- _Problem to work on_
Retype part of the forum thread below about swearing in code comments, beginning at the words "That's what I" and ending after the words "for my code.".

- _Passage for review_
──────────────────────────────

Open source code with profanity in comments is statistically better

From the research paper:

> we calculate the swear factor as the number of swearwords divided by the lines of code

That's what I suspected. Assuming that most swear words will be contained in comments, what this is actually measuring is the ratio of comments to code. In other words, code that is more heavily commented is better.

I think we already knew this.

That said I would like to see a more critical analysis. First control for comment density. Then compare code quality to swearing in comments and also variable names.

tremon · 3 years ago

It is anecdata, but I can confirm this is the case for my code.

I tend to focus more on documenting the surprising code paths, not the mundane. And when my code needs to do something special because some other component (library, hardware, API) has issues, there's usually some colourful language describing the sad state of the world outside my control.

taneq · 3 years ago

Also any mature, well maintained code will have found a lot more of those truly ‘wtf’ bugs and edge cases, which often involve same colourful language when we finally figure them out.

balaji1 · 3 years ago

that's *** brilliant I @#@#@ know that feeling

midoridensha · 3 years ago

>...code that is more heavily commented is better. >I think we already knew this

Who's "we"?

──────────────────────────────

- _Exercise data_
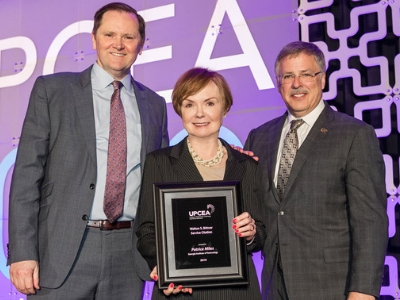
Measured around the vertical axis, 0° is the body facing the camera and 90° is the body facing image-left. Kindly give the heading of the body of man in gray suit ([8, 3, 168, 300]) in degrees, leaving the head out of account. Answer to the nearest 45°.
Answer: approximately 315°

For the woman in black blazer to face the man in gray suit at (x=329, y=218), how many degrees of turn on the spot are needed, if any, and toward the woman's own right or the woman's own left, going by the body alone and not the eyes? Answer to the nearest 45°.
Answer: approximately 90° to the woman's own left

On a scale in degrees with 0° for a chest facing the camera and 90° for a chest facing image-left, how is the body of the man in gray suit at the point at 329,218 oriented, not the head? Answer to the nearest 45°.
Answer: approximately 45°

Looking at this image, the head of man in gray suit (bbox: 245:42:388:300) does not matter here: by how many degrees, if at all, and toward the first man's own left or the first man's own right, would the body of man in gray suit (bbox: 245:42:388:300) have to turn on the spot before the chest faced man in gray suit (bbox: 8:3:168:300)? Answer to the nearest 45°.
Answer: approximately 45° to the first man's own right

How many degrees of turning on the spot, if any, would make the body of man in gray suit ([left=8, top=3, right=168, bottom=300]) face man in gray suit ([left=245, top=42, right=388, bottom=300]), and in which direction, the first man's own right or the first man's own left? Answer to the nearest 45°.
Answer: approximately 45° to the first man's own left

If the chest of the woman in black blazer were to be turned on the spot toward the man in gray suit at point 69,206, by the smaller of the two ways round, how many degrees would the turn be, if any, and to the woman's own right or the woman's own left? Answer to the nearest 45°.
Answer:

──────────────────────────────

- _Output below_
That's what I suspected. Assuming that most swear words will be contained in comments, what this is actually measuring is the ratio of comments to code. In other words, code that is more heavily commented is better.

I think we already knew this.

That said I would like to see a more critical analysis. First control for comment density. Then compare code quality to swearing in comments and also variable names.

tremon · 3 years ago

It is anecdata, but I can confirm this is the case for my code.